I have pretty intense Spring Fever, I think that everyone does at this point. I want the grass to be green, the sky to be blue, and to sit outside and not shiver. Today belonged almost entirely to spring, and I was so busy I wasn't able to enjoy it.
-- is getting married in June. I'm pretty sure the girl he is marrying is the girl he was dating while he was dating me... ugh...I just want him to apologize for being so terrible to me. I don't expect it will ever happen. At least I will be out of the country when he gets married.
My only regret about going to London is that I can't afford an entirely new wardrobe to go with me. I've been saving all my money for so long...I miss fashion!
THE boy in my french class talked to me today. We were walking out of class, and he stopped and asked me how I was doing.
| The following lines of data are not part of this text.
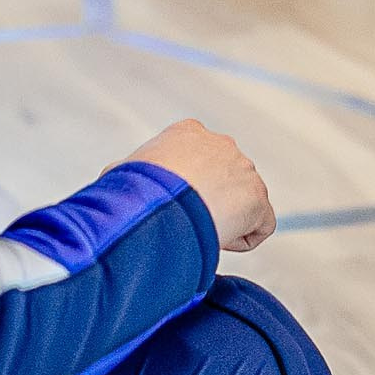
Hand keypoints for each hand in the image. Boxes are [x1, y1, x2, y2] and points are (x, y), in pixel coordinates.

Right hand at [129, 120, 275, 252]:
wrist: (163, 203)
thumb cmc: (138, 189)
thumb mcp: (119, 174)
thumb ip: (124, 173)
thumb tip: (114, 182)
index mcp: (187, 133)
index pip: (195, 158)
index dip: (185, 185)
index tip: (175, 205)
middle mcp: (220, 145)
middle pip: (222, 178)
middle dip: (210, 200)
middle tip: (189, 222)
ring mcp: (243, 168)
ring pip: (242, 200)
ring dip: (225, 219)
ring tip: (200, 232)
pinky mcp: (258, 196)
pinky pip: (260, 224)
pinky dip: (243, 238)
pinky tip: (220, 241)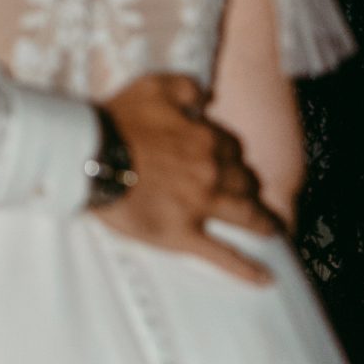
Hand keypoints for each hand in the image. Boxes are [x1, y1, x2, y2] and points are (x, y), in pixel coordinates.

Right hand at [97, 74, 284, 283]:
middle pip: (245, 182)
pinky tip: (265, 278)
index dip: (231, 153)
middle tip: (249, 193)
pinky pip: (222, 255)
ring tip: (273, 229)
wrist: (90, 155)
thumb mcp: (154, 86)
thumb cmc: (118, 120)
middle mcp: (211, 173)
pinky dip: (246, 269)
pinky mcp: (183, 235)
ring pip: (245, 216)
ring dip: (263, 223)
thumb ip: (187, 86)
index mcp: (206, 139)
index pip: (233, 148)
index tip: (226, 159)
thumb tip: (209, 96)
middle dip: (249, 186)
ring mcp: (200, 207)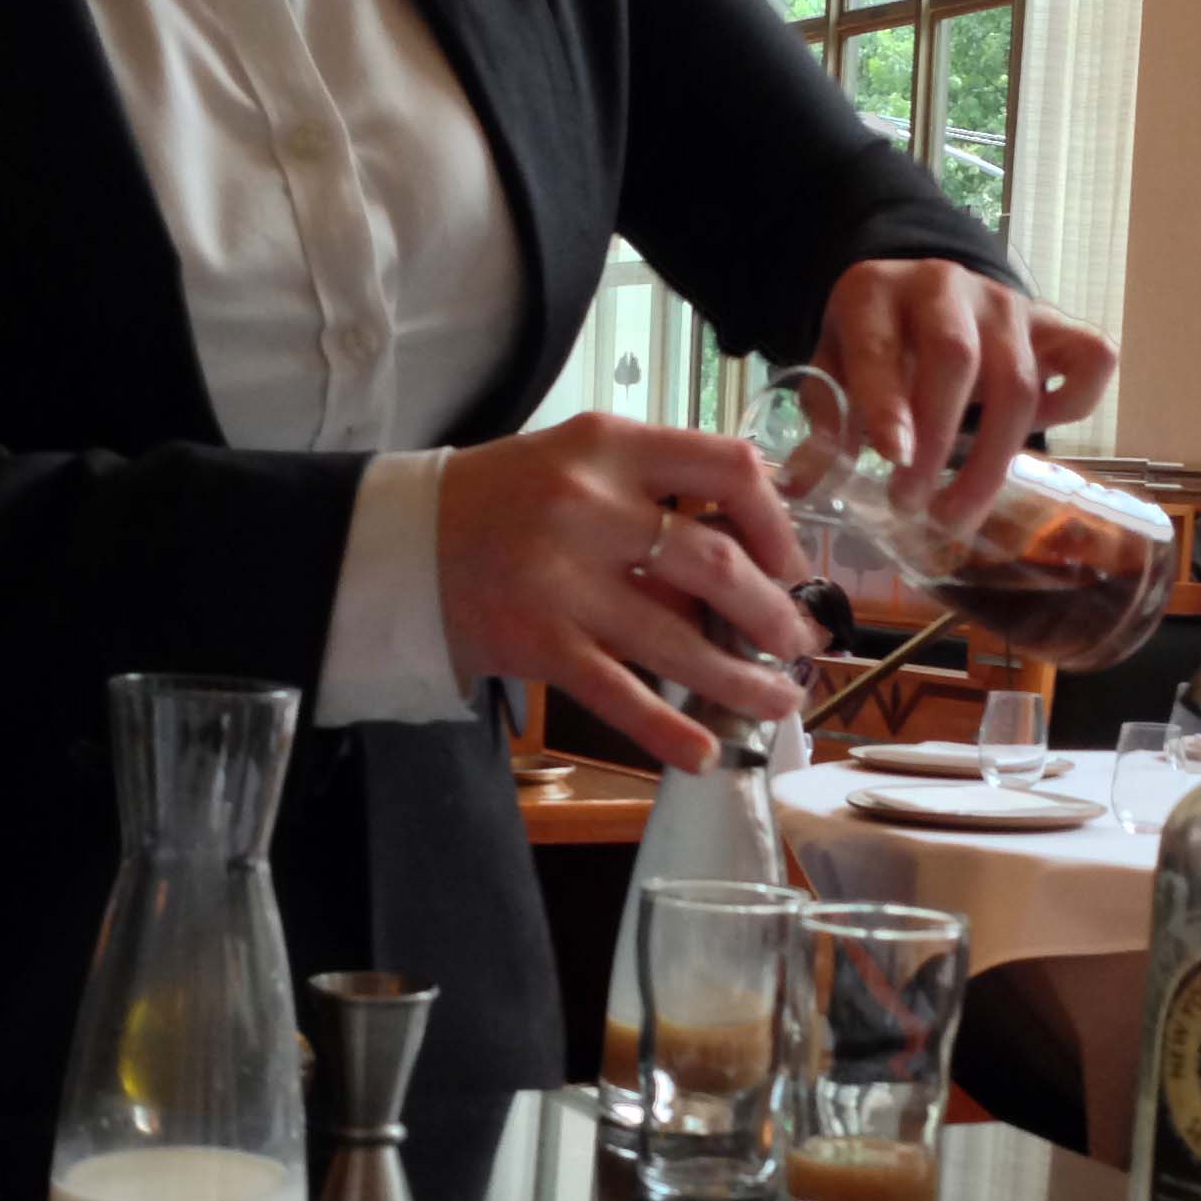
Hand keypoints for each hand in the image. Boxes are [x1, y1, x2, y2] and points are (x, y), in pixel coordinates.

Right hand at [440, 414, 819, 772]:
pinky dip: (667, 731)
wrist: (402, 543)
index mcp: (610, 446)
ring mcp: (561, 578)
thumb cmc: (506, 502)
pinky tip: (703, 753)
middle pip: (717, 561)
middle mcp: (589, 505)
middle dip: (773, 613)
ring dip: (742, 679)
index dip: (777, 522)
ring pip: (679, 639)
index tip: (791, 564)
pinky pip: (618, 694)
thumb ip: (656, 491)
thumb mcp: (580, 463)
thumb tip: (755, 557)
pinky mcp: (536, 642)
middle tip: (797, 644)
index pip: (729, 466)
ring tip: (778, 700)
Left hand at [810, 261, 1118, 526]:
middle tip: (913, 505)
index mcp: (874, 291)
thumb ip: (823, 421)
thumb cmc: (873, 344)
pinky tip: (1032, 441)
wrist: (920, 294)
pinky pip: (1091, 359)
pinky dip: (1076, 404)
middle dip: (939, 441)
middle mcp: (944, 285)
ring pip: (1018, 379)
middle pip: (957, 359)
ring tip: (954, 515)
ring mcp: (1007, 303)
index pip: (881, 346)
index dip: (887, 406)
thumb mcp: (831, 369)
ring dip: (991, 458)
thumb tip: (804, 486)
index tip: (893, 460)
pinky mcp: (1053, 323)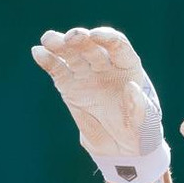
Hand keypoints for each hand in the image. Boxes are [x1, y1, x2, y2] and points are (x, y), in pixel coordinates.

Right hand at [30, 26, 169, 182]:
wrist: (122, 146)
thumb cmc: (140, 130)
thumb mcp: (146, 122)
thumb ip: (139, 106)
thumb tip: (131, 87)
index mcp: (127, 67)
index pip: (117, 46)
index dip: (106, 38)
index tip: (94, 37)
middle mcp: (105, 66)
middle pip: (91, 46)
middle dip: (80, 39)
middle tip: (70, 38)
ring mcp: (86, 75)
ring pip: (72, 55)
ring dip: (59, 45)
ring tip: (48, 40)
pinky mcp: (70, 87)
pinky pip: (58, 70)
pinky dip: (48, 61)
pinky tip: (38, 53)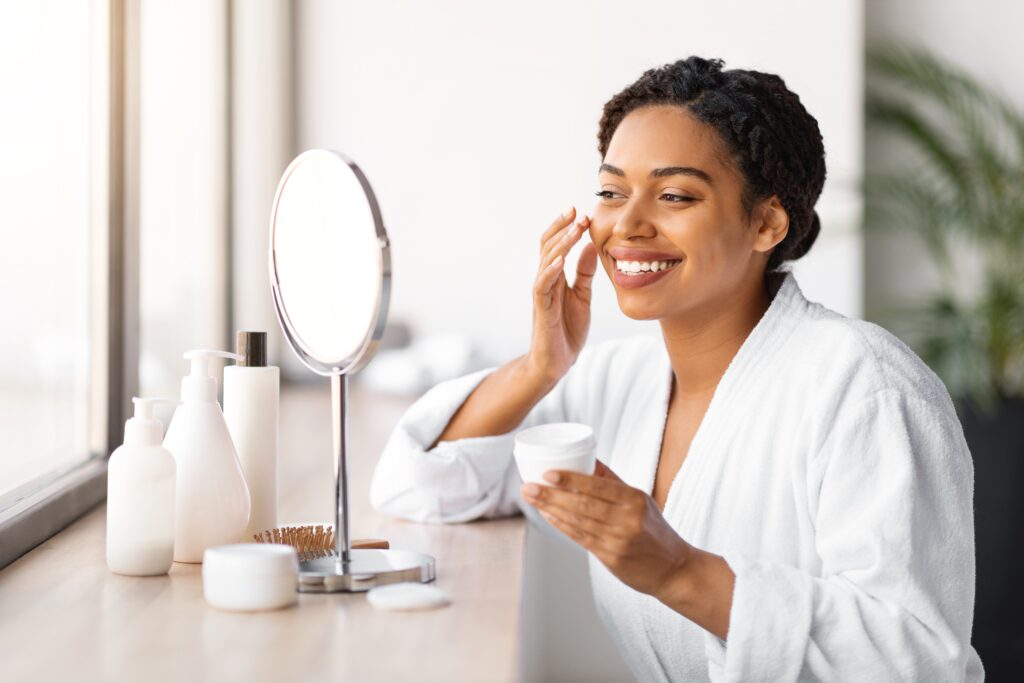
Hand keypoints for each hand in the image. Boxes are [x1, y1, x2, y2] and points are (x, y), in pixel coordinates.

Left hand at [520, 459, 693, 596]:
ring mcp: (618, 540)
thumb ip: (614, 482)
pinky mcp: (611, 558)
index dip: (571, 479)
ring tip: (531, 498)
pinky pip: (580, 538)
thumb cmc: (653, 529)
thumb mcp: (640, 500)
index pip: (598, 486)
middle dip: (551, 494)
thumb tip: (587, 459)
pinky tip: (547, 515)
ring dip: (550, 509)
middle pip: (582, 504)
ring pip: (577, 521)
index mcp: (635, 499)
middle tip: (527, 486)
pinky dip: (561, 526)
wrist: (674, 569)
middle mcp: (627, 519)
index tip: (548, 473)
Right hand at [527, 206, 597, 385]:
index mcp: (555, 277)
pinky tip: (562, 260)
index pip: (555, 245)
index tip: (581, 212)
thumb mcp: (582, 296)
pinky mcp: (541, 310)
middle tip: (577, 212)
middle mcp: (545, 281)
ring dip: (561, 244)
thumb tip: (592, 246)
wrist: (556, 363)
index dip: (566, 228)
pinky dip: (551, 271)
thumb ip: (584, 272)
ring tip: (575, 229)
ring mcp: (541, 294)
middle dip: (562, 228)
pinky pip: (542, 286)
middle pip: (547, 246)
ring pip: (546, 261)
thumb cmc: (567, 330)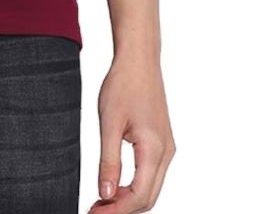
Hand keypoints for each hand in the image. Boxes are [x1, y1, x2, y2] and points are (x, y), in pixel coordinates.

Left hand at [89, 53, 174, 212]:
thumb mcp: (110, 122)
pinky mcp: (161, 142)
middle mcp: (166, 153)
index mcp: (154, 149)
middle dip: (121, 209)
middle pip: (148, 198)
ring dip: (127, 199)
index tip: (93, 213)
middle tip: (93, 210)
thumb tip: (105, 193)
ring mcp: (166, 148)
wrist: (139, 60)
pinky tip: (114, 183)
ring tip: (100, 200)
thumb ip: (109, 160)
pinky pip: (151, 175)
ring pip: (150, 188)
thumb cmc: (123, 85)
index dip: (116, 210)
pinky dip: (134, 186)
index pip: (138, 196)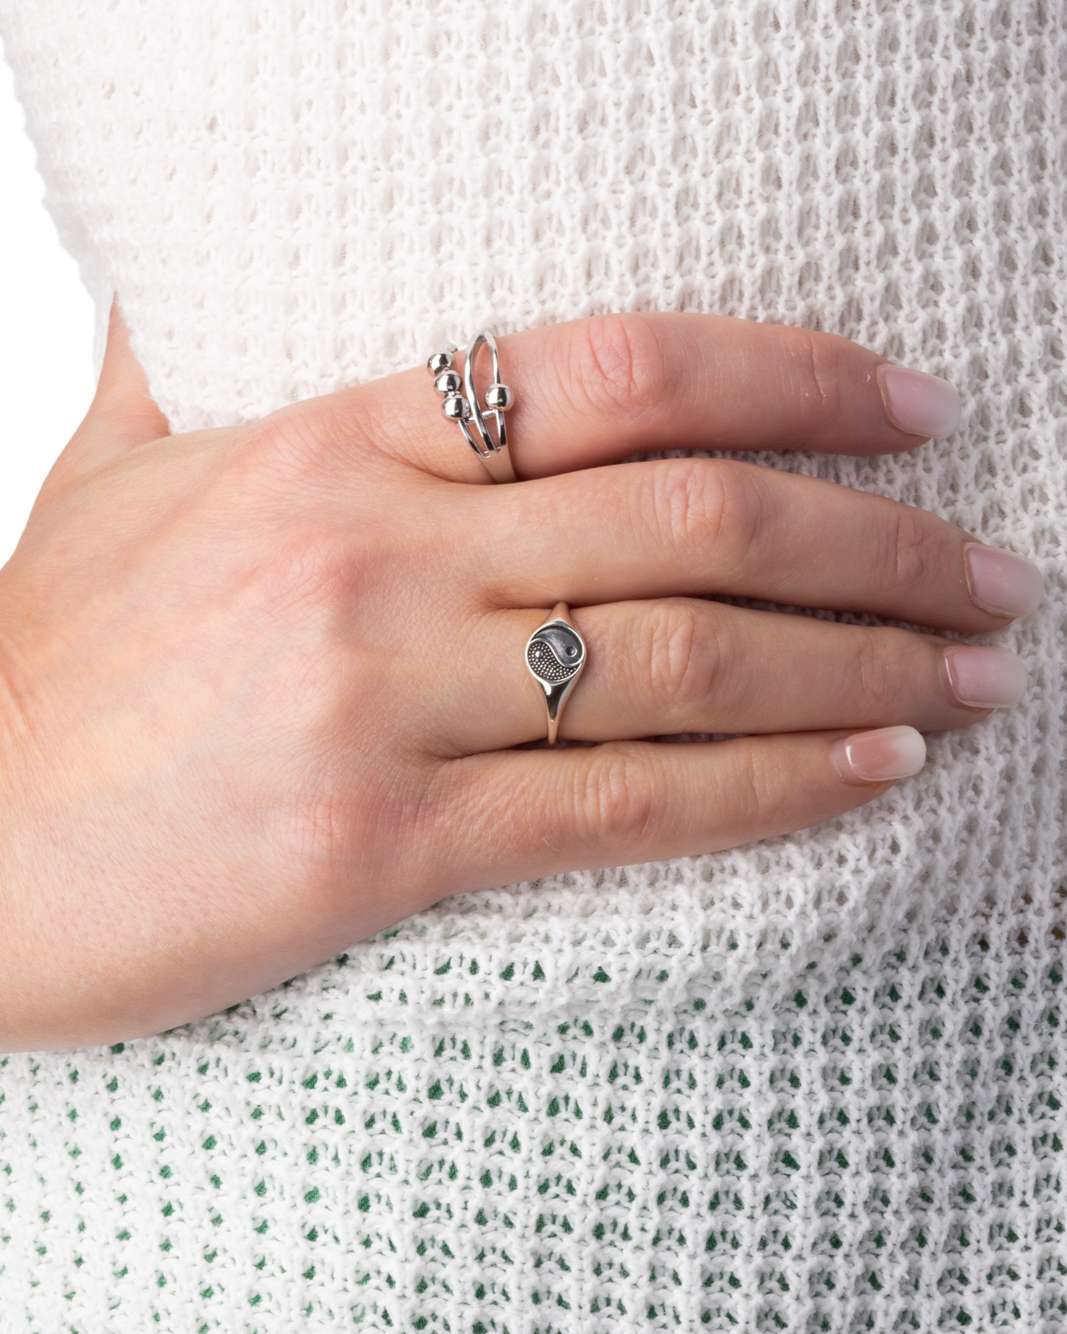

Unfortunately at the time my hands were full so I was holding my water bottle with my teeth and there was food spilled down my shirt from dinner. Not my most flattering moment...but still...he talked to me...gheee!
I don't know what it is about him. He's not the most attractive person I've ever seen. He's not even the most attractive boy in the class, but something about the serenity of his smile sends electric-buzz butterflies twittering through my torso.
Healthy food is boring!
My face skin is insanely dry. It's like I have a five o'clock shadow of dead skin. It's terrible and hideous, and feels yucky when I move my mouth.
Ophelia, my orchid parted the blinds of her own volition in order to get a decent shot at the sunlight. It's so adorable. I'm worried mom will kill her when I got to London.